Ruritan President Sam W. Purviance said he was troubled by the racial divison of labor, in which blacks handle most of the menial jobs while whites take care of the more desirable tasks. He said the division is indicative of a larger social segregation in the community.
But Purviance, 37, who operates a funeral home in town, said he is pleased that the club has changed its policy and now allows blacks and women to attend the festival. The Ruritans raised an estimated $20,000 from today's shad planking and plan to divide the money among various civic activities in the town of 1,200.
Lyle Pond, who has cooked one thing or another at every one of the 38 official plankings and is chairman of the corn bread committee this year, attended his first shad planking in 1945.
He remembers those early events as being strictly for eating and drinking. The politics didn't come along until the party grew so large that it needed an official sponsor. Pond credits, or blames, former delegate George Munford for inviting some of his political pals to make the 70-mile trip down from Richmond.
From that point it followed as naturally as chasing shad with bourbon that the politicians would make speeches.
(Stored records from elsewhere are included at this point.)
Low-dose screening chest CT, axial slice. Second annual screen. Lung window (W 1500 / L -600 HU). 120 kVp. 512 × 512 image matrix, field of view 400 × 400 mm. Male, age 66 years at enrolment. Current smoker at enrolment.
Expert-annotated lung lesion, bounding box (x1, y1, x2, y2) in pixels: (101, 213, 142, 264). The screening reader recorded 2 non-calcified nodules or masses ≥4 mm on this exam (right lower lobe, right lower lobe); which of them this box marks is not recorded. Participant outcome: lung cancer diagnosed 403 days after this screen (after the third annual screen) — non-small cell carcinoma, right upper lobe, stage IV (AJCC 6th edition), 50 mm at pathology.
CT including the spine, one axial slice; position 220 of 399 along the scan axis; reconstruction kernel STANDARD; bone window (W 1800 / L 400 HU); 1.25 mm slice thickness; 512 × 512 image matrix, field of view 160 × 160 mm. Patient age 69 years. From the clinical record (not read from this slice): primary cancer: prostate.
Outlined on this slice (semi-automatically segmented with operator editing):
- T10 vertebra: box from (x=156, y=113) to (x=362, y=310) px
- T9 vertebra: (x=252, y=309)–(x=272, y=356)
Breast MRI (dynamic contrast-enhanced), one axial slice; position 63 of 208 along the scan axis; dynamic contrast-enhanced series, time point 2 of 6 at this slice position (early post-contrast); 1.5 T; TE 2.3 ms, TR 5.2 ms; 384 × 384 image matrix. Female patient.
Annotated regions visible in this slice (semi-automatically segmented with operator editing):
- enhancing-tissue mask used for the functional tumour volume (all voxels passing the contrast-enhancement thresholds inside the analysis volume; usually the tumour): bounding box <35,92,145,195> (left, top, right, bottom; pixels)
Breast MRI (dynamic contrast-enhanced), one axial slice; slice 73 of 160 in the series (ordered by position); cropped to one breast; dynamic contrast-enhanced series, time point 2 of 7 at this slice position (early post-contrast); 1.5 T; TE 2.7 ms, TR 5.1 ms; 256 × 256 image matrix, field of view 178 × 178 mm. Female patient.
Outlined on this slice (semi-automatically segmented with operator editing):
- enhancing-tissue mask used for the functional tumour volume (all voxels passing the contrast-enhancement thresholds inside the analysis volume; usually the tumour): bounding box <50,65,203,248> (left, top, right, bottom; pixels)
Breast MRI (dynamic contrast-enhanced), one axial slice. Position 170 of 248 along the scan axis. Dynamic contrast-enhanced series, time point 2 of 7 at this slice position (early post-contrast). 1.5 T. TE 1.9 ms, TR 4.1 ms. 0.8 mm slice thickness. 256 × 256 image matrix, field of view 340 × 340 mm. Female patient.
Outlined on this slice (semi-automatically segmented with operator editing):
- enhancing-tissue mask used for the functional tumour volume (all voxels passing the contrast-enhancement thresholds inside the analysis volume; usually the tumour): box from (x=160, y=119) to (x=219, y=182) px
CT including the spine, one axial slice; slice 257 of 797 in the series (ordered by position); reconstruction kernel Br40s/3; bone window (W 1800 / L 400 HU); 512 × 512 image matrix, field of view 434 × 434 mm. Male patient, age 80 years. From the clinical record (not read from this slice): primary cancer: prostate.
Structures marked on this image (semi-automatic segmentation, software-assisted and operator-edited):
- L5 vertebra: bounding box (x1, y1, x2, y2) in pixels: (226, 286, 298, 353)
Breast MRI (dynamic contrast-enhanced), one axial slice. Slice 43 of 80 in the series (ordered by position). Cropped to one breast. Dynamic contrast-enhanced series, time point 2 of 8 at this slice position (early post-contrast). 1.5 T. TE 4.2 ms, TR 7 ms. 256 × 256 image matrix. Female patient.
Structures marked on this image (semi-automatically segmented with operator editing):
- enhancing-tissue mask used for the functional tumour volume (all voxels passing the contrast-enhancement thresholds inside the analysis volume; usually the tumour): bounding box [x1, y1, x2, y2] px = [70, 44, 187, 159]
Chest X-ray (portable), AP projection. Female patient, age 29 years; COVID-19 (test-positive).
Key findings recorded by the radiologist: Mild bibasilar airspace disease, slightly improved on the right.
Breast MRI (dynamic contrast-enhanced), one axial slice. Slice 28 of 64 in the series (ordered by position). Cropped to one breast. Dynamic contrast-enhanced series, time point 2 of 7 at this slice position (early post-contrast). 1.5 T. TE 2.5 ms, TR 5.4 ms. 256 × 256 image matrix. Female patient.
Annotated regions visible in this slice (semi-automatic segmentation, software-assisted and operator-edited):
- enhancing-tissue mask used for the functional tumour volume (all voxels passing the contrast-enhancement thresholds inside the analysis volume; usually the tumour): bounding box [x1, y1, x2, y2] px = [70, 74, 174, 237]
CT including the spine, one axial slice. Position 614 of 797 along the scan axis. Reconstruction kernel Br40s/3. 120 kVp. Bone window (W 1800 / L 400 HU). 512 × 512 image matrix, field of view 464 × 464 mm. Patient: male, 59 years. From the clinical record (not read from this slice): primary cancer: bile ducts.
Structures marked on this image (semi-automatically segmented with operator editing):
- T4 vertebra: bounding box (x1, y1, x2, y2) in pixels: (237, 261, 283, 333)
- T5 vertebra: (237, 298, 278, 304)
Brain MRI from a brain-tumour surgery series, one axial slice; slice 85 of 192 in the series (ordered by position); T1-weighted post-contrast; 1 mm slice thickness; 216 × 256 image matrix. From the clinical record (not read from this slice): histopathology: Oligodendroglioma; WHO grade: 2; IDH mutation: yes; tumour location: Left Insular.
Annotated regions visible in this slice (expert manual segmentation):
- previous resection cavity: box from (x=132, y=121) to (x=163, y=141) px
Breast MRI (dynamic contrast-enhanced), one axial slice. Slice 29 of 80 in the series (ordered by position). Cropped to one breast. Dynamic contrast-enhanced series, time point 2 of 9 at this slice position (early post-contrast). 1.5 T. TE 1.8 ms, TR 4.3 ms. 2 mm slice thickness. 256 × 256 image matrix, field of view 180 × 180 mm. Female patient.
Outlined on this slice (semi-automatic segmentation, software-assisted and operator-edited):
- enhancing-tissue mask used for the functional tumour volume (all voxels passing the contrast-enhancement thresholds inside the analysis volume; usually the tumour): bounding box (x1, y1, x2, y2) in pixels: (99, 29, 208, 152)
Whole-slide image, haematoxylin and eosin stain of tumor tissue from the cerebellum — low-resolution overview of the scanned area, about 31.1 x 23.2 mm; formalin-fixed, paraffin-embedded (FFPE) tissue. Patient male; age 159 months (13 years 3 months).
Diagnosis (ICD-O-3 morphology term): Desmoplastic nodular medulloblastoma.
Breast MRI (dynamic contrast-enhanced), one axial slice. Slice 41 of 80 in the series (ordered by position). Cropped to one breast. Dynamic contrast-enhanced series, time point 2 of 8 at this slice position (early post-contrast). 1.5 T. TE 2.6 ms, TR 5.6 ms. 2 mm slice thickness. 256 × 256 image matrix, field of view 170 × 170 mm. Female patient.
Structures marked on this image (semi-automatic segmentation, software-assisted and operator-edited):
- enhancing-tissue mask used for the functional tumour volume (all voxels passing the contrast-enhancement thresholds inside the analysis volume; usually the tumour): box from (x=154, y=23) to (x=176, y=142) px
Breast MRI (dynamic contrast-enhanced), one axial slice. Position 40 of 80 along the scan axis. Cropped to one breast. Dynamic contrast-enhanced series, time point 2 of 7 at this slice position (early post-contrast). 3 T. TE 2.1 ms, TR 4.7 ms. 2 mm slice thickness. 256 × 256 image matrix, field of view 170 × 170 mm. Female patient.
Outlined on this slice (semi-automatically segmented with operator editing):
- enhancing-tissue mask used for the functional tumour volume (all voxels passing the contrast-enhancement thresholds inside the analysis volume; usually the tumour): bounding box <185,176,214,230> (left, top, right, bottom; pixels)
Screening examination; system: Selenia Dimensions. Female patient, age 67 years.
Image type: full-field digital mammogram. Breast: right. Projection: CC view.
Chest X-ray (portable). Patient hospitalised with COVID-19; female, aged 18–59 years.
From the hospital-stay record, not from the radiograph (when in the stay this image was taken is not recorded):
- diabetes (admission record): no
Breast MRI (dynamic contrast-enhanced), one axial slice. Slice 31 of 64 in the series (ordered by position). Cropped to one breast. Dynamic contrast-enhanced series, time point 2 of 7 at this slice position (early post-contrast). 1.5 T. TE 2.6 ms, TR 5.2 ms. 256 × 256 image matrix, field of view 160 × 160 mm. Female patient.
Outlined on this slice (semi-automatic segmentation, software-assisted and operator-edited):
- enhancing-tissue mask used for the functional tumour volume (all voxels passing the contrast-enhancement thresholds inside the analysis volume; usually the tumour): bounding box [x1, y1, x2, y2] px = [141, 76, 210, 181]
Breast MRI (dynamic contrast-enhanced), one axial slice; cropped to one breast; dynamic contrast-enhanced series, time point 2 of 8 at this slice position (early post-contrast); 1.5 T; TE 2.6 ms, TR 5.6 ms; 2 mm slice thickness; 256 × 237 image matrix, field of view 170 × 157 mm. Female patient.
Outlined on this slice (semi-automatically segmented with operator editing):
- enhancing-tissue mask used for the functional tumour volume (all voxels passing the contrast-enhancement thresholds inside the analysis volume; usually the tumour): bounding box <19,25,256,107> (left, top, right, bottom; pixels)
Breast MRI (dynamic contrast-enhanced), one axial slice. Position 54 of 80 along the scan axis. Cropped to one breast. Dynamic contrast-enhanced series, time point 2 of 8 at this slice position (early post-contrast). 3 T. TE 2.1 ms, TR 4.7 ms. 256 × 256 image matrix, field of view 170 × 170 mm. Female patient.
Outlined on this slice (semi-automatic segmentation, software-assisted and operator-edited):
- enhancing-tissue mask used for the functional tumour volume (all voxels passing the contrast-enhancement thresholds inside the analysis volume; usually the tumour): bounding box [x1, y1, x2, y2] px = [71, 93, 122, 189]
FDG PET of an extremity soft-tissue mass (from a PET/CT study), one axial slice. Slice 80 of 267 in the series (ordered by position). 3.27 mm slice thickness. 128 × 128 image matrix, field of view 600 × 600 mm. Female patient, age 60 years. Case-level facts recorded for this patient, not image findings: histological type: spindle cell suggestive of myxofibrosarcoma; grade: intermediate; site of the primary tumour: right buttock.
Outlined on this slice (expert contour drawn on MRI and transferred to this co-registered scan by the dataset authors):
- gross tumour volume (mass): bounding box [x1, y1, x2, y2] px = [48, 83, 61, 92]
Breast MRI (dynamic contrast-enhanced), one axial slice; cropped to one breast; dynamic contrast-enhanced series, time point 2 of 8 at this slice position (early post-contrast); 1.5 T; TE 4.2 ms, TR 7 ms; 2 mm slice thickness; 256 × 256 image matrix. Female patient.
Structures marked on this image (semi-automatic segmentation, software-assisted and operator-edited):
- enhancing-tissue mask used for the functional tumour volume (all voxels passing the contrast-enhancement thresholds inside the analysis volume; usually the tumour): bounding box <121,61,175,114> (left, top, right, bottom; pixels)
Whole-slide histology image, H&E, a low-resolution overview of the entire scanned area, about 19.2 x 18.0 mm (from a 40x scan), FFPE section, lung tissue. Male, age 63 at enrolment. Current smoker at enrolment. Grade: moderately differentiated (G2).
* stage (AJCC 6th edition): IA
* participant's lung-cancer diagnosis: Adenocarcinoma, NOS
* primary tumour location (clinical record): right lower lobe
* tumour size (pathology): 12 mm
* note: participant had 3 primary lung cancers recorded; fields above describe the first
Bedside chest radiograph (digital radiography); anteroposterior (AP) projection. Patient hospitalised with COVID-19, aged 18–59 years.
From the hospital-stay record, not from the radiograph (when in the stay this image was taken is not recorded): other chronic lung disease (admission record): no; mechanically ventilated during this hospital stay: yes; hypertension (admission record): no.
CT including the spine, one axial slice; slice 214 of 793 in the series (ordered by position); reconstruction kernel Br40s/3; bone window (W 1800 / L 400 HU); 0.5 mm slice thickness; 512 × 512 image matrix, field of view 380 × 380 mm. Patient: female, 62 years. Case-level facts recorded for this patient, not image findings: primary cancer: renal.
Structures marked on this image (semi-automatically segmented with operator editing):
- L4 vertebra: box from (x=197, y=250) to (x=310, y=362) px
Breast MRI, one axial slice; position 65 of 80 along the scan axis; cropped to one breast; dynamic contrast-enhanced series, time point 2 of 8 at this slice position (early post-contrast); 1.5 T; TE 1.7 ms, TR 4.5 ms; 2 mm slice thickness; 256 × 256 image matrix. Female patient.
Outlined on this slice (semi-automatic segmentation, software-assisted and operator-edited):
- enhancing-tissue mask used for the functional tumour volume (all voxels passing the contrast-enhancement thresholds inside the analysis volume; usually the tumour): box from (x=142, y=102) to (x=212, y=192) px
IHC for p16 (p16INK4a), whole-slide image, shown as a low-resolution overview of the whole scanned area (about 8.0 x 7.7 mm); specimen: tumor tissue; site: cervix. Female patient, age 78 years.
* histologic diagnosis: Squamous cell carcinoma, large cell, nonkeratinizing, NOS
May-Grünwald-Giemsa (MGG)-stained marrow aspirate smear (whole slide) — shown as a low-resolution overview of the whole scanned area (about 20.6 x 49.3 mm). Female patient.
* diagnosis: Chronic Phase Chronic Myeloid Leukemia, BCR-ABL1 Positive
Gov. Gerald L. Baliles, who was the featured speaker at this year's festivities, saluted one of his predecessors, former governor J. Lindsay Almond, who died this week, as one of the great stump speakers at previous shad plankings.
Some pols are better remembered for what they did than what they said. One old timer saw then-governor Bill Tuck "fall flat on his face in a creek."
It was Tuck, in 1957, who warned that federal officials, forcing racial integration, were "trying to come down here and mongrelize our schools."
The color barrier was broken in 1977, but the five blacks who attended were subjected to repeated renditions of "Dixie" as the master of ceremonies entreated the crowd to "stand up for our national anthem."
In 1982, Gov. Charles S. Robb used the Shad Planking to lecture his audience about the plight of unemployed black teen-agers.
A year after the first blacks were admitted to the event, Megan Rosenfeld, a reporter for The Washington Post, using a ticket provided by a Tidewater legislator, became the first woman to attend. It was another five years, however, before women officially were invited, the delay attributed to a "lack of facilities" on the grounds of the Sportsman's Club.
This year, a group of women chartered what one participant, Beverly Diamonstein, called "a good ol' girls' bus" to attend the fete.
But old habits die hard.
State Attorney General Mary Sue Terry, along with Lt. Gov. L. Douglas Wilder, sat on the platform today along with a dozen other honored guests. At the conclusion of the introductions, Sussex Commonwealth's Attorney E. Carter Nettles Jr. asked the crowd to "give all these gentlemen a hand." Terry shook her head in amusement.